Но было ли на самом деле "все в порядке?" Трудный вопрос. Не для него, положим, хоть он и не слишком страдал без привычного комфорта, но для многих, очень многих в партии – это был совсем непростой вопрос. Обстоятельства были понятны и простительны. Революция делалась с благими целями. Ее лозунгами являлись Свобода, Равенство и Братство. И Равенство, в частности, подразумевало, что никто никаких привилегий иметь более не будет. Это так, разумеется. С этим и не спорил никто.
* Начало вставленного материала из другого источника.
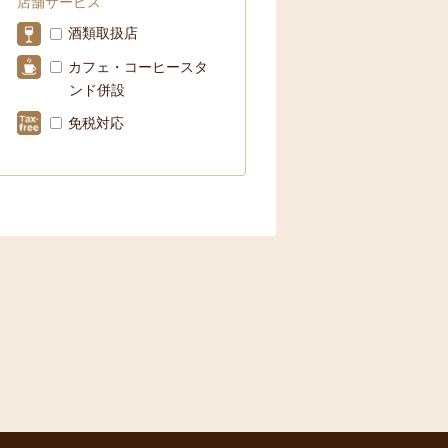
店舗サービス
酒類取扱店
カフェ・コーヒースタ
ンド併設
免税対応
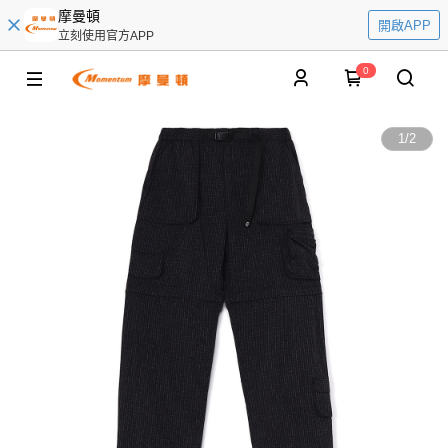
摩曼頓
開啟APP
立刻使用官方APP
0
1
/
2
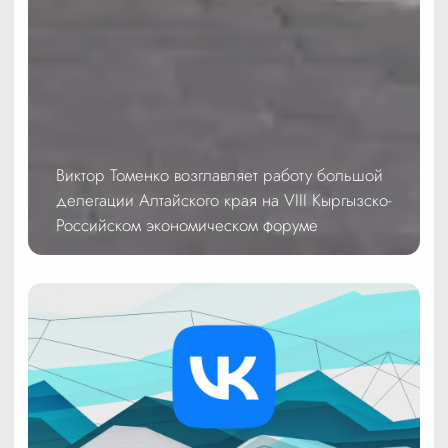
Виктор Томенко возглавляет работу большой
делегации Алтайского края на VIII Кыргызско-
Российском экономическом форуме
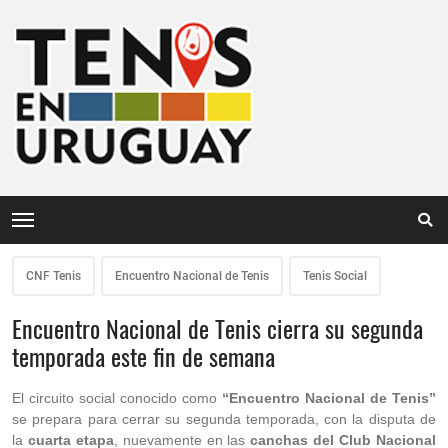
CNF Tenis
Encuentro Nacional de Tenis
Tenis Social
Encuentro Nacional de Tenis cierra su segunda
temporada este fin de semana
El circuito social conocido como
“Encuentro Nacional de Tenis”
se prepara para cerrar su segunda temporada, con la disputa de
la
cuarta etapa
, nuevamente en las
canchas del Club Nacional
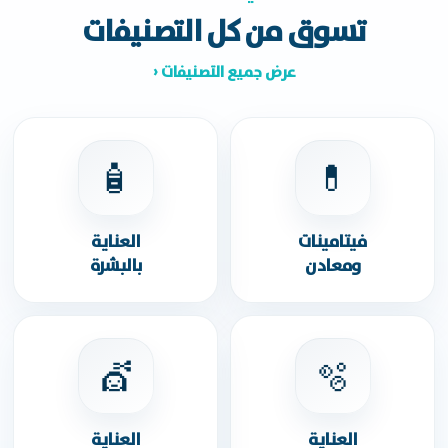
تسوق من كل التصنيفات
عرض جميع التصنيفات ‹
🧴
💊
فيتامينات
العناية
ومعادن
بالبشرة
💇
🫧
العناية
العناية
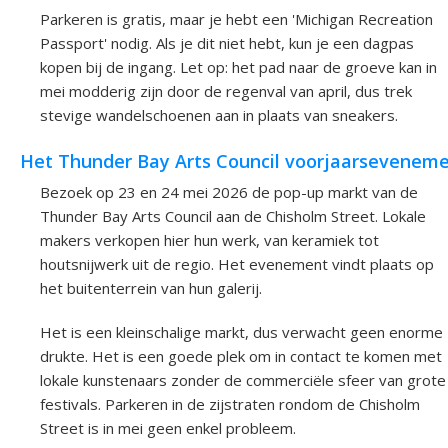
Parkeren is gratis, maar je hebt een 'Michigan Recreation
Passport' nodig. Als je dit niet hebt, kun je een dagpas
kopen bij de ingang. Let op: het pad naar de groeve kan in
mei modderig zijn door de regenval van april, dus trek
stevige wandelschoenen aan in plaats van sneakers.
Het Thunder Bay Arts Council voorjaarsevenem
Bezoek op 23 en 24 mei 2026 de pop-up markt van de
Thunder Bay Arts Council aan de Chisholm Street. Lokale
makers verkopen hier hun werk, van keramiek tot
houtsnijwerk uit de regio. Het evenement vindt plaats op
het buitenterrein van hun galerij.
Het is een kleinschalige markt, dus verwacht geen enorme
drukte. Het is een goede plek om in contact te komen met
lokale kunstenaars zonder de commerciële sfeer van grote
festivals. Parkeren in de zijstraten rondom de Chisholm
Street is in mei geen enkel probleem.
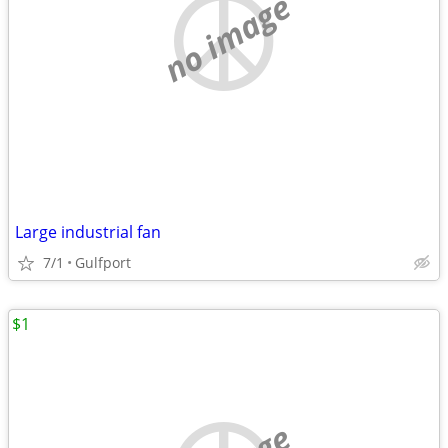
no image
Large industrial fan
7/1
Gulfport
$1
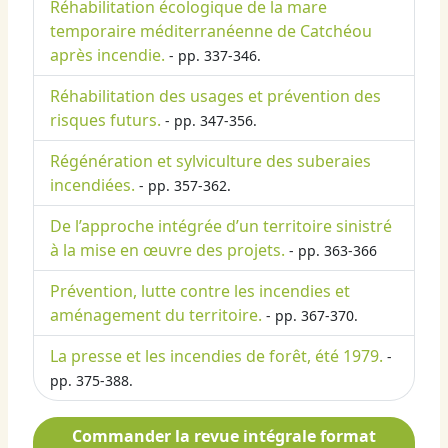
Réhabilitation écologique de la mare
temporaire méditerranéenne de Catchéou
après incendie.
- pp. 337-346.
Réhabilitation des usages et prévention des
risques futurs.
- pp. 347-356.
Régénération et sylviculture des suberaies
incendiées.
- pp. 357-362.
De l’approche intégrée d’un territoire sinistré
à la mise en œuvre des projets.
- pp. 363-366
Prévention, lutte contre les incendies et
aménagement du territoire.
- pp. 367-370.
La presse et les incendies de forêt, été 1979.
-
pp. 375-388.
Commander la revue intégrale format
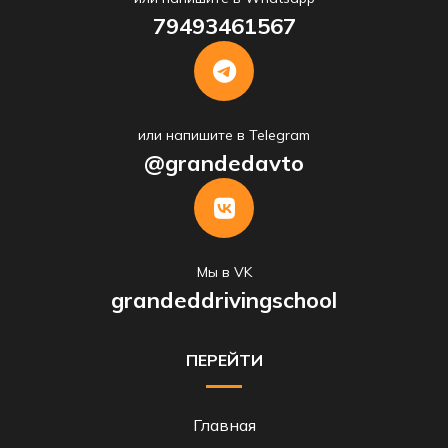
79493461567
или напишите в Telegram
@grandedavto
Мы в VK
grandeddrivingschool
ПЕРЕЙТИ
Главная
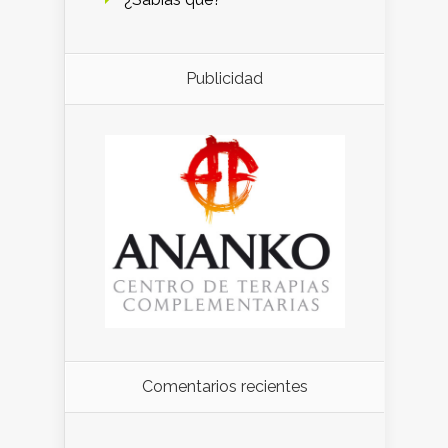
Publicidad
Comentarios recientes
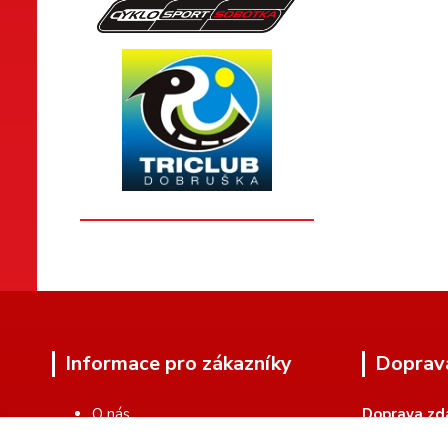
Informace pro zákazníky
Doprav
O nás
Doprava zd
Zakázková výroba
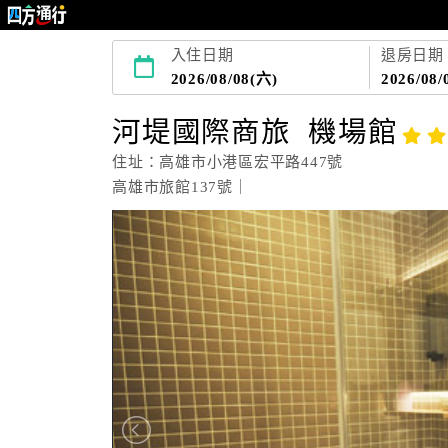
入住日期
退房日期
2026/08/08(六)
2026/08/
河堤國際商旅 機場館
住址：高雄市小港區宏平路447號
高雄市旅館137號｜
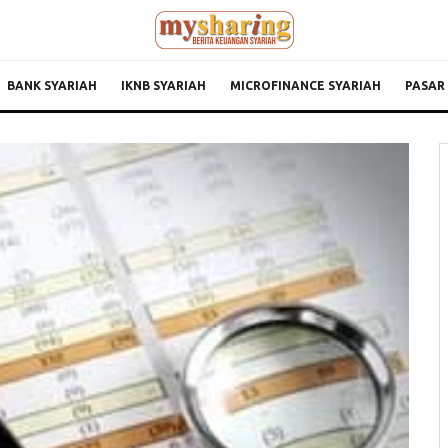
BANK SYARIAH
IKNB SYARIAH
MICROFINANCE SYARIAH
PASAR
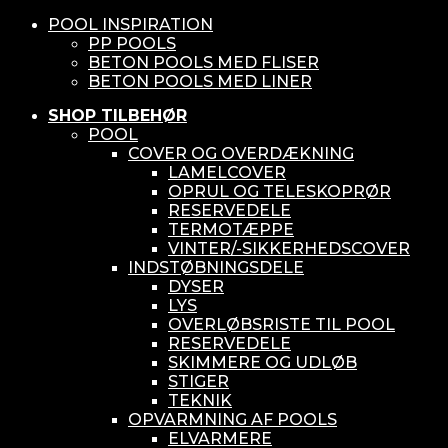
POOL INSPIRATION
PP POOLS
BETON POOLS MED FLISER
BETON POOLS MED LINER
SHOP TILBEHØR
POOL
COVER OG OVERDÆKNING
LAMELCOVER
OPRUL OG TELESKOPRØR
RESERVEDELE
TERMOTÆPPE
VINTER/-SIKKERHEDSCOVER
INDSTØBNINGSDELE
DYSER
LYS
OVERLØBSRISTE TIL POOL
RESERVEDELE
SKIMMERE OG UDLØB
STIGER
TEKNIK
OPVARMNING AF POOLS
ELVARMERE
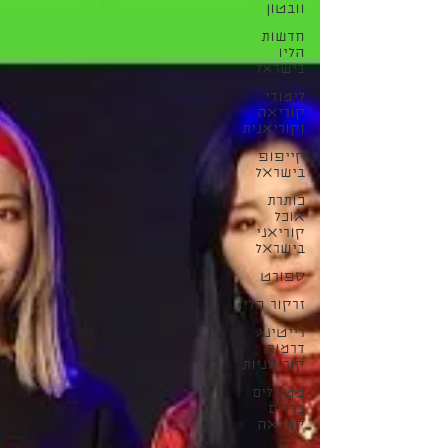
וובטון
חדשות
הליו
בישראל
לימודי
קוריאה
וקוריאנית
קייפופ
בישראל
כותרת
אוכל
קוריאני
בישראל
ספורט
זרקור הליו
רייטינג
דרמות
קוריאניות
מטיילים
בדרום
קוריאה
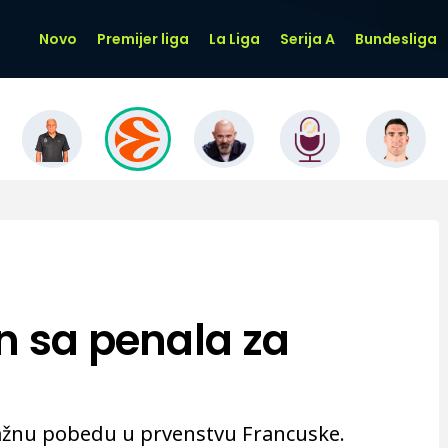
Novo
Premijer liga
La Liga
Serija A
Bundesliga
n sa penala za
a
važnu pobedu u prvenstvu Francuske.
Кого не спроси, все – за. "За что боролись?!", собственно. Но, с другой стороны, пока они, революционеры, "бодались" с самодержавием, годами живя в нищем и полуголодном подполье, умирая от чахотки в тюрьмах, ссылках, а то и на каторге, куда загремели не одни только Дзержинский с Махно, другие – жили не тужили. И это ведь не только обывателей касается. Тот же Красин или Луначарский – вполне свои, но тоже "по заграницам" не бедствовали, не вспоминая уже всуе вождей. А после Переворота? Вокруг война, глад и мор. Товарищи буквально горят на работе, не спят по двое-трое суток, работают за десятерых, гибнут безвестно в мятежах и военной смуте, как те же Нахимсон, Володарский или Шаумян. Так неужели не положен им – немногим тем, кто не сдался, а довел-таки дело до революции – усиленный поек и хорошее медицинское обслуживание, чтобы не умирали как Свердлов на боевом посту? Неужели не выделит им Советская Власть квартиры с телефоном, если уж должны они работать день и ночь? Самое грустное, что встречались и настоящие аскеты-бессребреники. Такие, что ничего им кроме победы мировой революции, вроде бы, и не надо. Среди бывших каторжников как раз и встречались. Но человек человеку рознь, если взять для примера тех же Дзержинского и Махно или, скажем, Рудзутака. Сроки тянули похожие, но люди разные.